Steilpass : Tippen mit System

Fußballfans verzeihen vieles, nur nicht den Verrat an ihrem Klub. Stefan Hermanns über die Probleme mit Zweitlieblingsvereinen.

Man darf sich zwar neben seiner Ehefrau noch eine Geliebte halten, aber wehe es gibt neben dem Lieblingsverein einen Zweitlieblingsverein. Ausgeschlossen! Insofern bin ich ein elender Verräter, ich leide unter dem Schröder-Syndrom, weil ich in dieser Saison mindestens 13 Vereinen anhänge: Chelsea, Celtic, Real, Galatasaray, Anderlecht und noch ein paar anderen. Das liegt daran, dass ich an einer kleinen Wettrunde teilnehme, in der wir die Meister diverser Länder getippt haben, also Chelsea, Celtic, Real … (s. o.), weshalb ich mich jetzt freuen muss, wenn Chelsea, Hassklub aller Fußballromantiker, gegen Arsenal, Lieblingsklub aller Fußballromantiker, gewinnt, obwohl ich doch selbst Fußballromantiker bin.

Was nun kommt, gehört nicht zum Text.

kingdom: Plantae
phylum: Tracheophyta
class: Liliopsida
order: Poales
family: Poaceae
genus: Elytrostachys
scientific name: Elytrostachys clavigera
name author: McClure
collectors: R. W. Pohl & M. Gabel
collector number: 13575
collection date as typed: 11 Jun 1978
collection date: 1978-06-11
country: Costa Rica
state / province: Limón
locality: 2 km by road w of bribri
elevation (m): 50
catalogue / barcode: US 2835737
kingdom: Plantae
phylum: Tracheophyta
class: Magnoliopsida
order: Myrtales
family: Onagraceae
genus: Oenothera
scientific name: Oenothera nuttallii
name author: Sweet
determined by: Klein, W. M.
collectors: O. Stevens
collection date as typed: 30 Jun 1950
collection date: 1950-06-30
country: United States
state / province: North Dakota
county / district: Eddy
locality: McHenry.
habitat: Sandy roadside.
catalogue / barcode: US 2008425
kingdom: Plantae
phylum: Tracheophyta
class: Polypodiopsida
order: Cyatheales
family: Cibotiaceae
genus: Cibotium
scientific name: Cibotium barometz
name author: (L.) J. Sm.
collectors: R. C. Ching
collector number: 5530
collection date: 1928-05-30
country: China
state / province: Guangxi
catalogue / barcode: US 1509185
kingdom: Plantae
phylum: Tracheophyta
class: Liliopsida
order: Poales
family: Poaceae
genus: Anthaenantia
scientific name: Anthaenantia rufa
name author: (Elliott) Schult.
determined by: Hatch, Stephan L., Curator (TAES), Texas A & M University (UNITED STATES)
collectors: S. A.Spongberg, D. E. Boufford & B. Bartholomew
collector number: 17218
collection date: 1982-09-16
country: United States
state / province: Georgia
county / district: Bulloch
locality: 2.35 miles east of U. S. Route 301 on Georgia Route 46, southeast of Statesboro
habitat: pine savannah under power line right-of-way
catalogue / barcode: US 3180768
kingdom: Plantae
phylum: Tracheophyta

Das führt zu der Grundsatzfrage, ob man sich beim Tippen eher von Kompetenz oder Sympathie leiten lassen sollte. Ich kenne genügend Leute, die immer gegen ihren Klub tippen – wenn er schon verliert, gibt es wenigstens noch Punkte im Tippspiel. Manche halten das für moralisch verwerflich, aber auch ich hänge latent dieser Schule an; im Zweifel siegt jedoch die Kompetenz: Bei Bielefeld gegen Gladbach müsste man ziemlich blöd sein, nicht auf Gladbach zu setzen.

Mein größtes Problem sind die Sonntagsspiele. Sonntagsspiele kann ich nicht. Voriges Wochenende zum Beispiel. Punktbester am Samstag, Sonntag dann: drei Spiele, null Punkte. Ich weiß nicht, welches System dahintersteckt, ich weiß nur, dass System dahintersteckt. Was auch immer ich am Sonntag tippe, es tritt nicht ein. Diesen Sonntag gibt es zum Glück nur ein Spiel, Bremen gegen Köln. Ich werde auf Köln setzen. Aus echter Sympathie natürlich.

— Stefan Hermanns schreibt an dieser Stelle im Wechsel mit Philipp Köster.